-------- Excerpted data --------
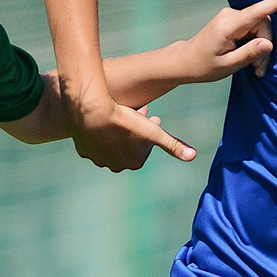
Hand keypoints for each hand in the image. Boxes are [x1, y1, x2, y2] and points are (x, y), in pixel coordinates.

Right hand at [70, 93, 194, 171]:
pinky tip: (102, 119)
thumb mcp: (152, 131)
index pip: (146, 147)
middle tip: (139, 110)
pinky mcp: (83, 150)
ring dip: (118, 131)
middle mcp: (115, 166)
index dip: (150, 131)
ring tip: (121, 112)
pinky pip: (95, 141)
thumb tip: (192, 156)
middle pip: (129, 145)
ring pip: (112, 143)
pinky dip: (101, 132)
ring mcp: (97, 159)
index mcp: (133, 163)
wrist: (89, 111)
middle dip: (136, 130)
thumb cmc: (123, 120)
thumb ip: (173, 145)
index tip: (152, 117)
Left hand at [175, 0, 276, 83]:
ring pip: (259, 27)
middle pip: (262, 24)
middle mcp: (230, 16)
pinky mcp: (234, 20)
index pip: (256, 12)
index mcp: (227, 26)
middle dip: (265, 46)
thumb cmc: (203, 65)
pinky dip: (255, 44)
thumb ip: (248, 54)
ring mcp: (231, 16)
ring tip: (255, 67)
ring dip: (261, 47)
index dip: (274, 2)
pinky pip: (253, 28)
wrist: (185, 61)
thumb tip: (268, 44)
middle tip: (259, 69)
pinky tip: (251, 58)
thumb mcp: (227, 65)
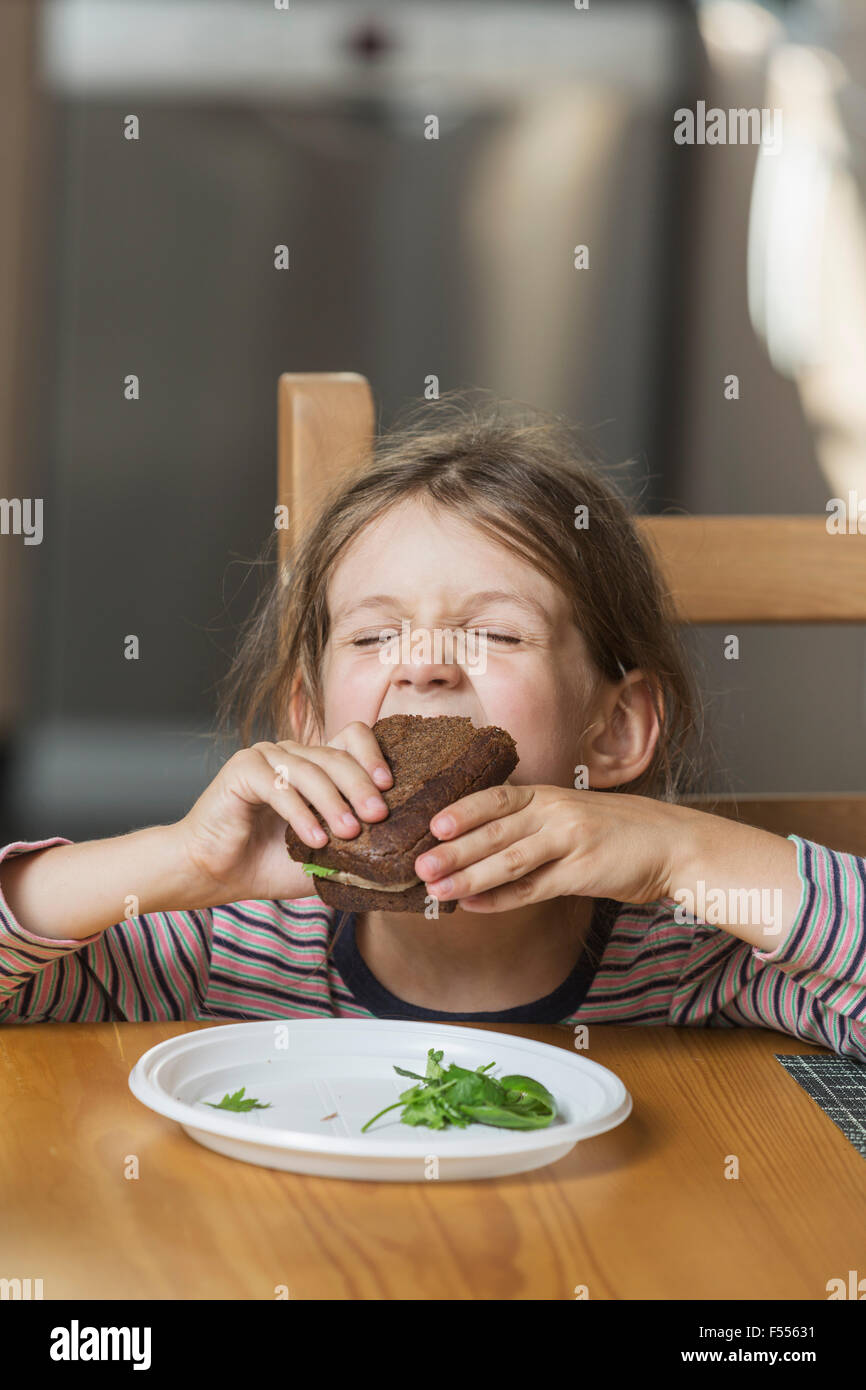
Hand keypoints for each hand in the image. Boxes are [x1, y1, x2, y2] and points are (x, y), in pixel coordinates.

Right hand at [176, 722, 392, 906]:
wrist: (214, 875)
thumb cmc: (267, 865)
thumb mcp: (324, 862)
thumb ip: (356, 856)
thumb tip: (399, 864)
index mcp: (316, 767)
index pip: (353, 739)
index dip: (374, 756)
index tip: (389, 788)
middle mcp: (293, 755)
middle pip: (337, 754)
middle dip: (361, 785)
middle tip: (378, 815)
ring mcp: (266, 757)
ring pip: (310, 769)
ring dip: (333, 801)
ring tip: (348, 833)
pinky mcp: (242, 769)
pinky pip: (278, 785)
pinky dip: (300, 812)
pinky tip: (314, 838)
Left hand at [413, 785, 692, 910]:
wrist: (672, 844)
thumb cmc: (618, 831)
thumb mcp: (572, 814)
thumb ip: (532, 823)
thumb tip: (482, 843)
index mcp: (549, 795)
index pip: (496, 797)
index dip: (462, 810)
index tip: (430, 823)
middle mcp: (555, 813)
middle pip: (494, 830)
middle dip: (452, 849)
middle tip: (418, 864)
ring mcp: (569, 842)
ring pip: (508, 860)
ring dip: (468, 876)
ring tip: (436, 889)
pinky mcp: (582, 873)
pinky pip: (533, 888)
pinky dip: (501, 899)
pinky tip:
--------
Would you reproduce the lines above, from the very first through the line containing "ring pip: (508, 860)", exactly and without the pictures?

• Response for this exercise:
Hand keypoints for each hand in the image. Boxes are [x1, y1, x2, y2] and points are (x, y), in pixel coordinates.

Right hand at [70, 93, 194, 171]:
pinky tip: (102, 119)
thumb mcp: (152, 131)
index pip: (146, 147)
middle tip: (139, 110)
pinky mcp: (83, 150)
ring dip: (118, 131)
middle mcp: (115, 166)
index dip: (150, 131)
ring tip: (121, 112)
pinky pip: (95, 141)
thumb tip: (192, 156)
middle pip: (129, 145)
ring pip: (112, 143)
pinky dip: (101, 132)
ring mcp: (97, 159)
index mcp: (133, 163)
wrist: (89, 111)
middle dip: (136, 130)
thumb cmc: (123, 120)
thumb ip: (173, 145)
index tip: (152, 117)
Left hand at [175, 0, 276, 83]:
ring pip: (259, 27)
middle pip: (262, 24)
middle mcp: (230, 16)
pinky mcp: (234, 20)
index pip: (256, 12)
index mcp: (227, 26)
middle dip: (265, 46)
thumb cmc: (203, 65)
pinky dip: (255, 44)
thumb ip: (248, 54)
ring mcp: (231, 16)
ring tip: (255, 67)
ring dip: (261, 47)
index dip: (274, 2)
pinky pip: (253, 28)
wrist: (185, 61)
thumb tip: (268, 44)
middle tip: (259, 69)
pinky tip: (251, 58)
thumb mcp: (227, 65)
Hand keypoints for each hand in the image. Boxes are [x1, y1, x2, y2] and points are (x, y), in pixel coordinates.

Right hand at [176, 722, 392, 906]:
wrist: (214, 875)
thumb cmc: (267, 865)
thumb mcp: (324, 862)
thumb ip: (356, 856)
thumb tip: (399, 864)
index mcp: (316, 767)
index pip: (353, 739)
index dip: (374, 756)
index tip: (389, 788)
middle mcp: (293, 755)
middle pip: (337, 754)
middle dip: (361, 785)
middle tip: (378, 815)
ring mcp: (266, 757)
ring pip: (310, 769)
ring dip: (333, 801)
ring tip: (348, 833)
pinky mcp: (242, 769)
pinky pip: (278, 785)
pinky dip: (300, 812)
pinky tip: (314, 838)
Left hand at [413, 785, 692, 910]:
wrist: (672, 844)
thumb cmc: (618, 831)
thumb mcp: (572, 814)
thumb ip: (532, 823)
thumb tip: (482, 843)
index mcp: (549, 795)
index pip: (496, 797)
index dip: (462, 810)
index tip: (430, 823)
middle mcp: (555, 813)
middle pip: (494, 830)
middle dip: (452, 849)
middle tip: (418, 864)
ring mcp: (569, 842)
ring pip: (508, 860)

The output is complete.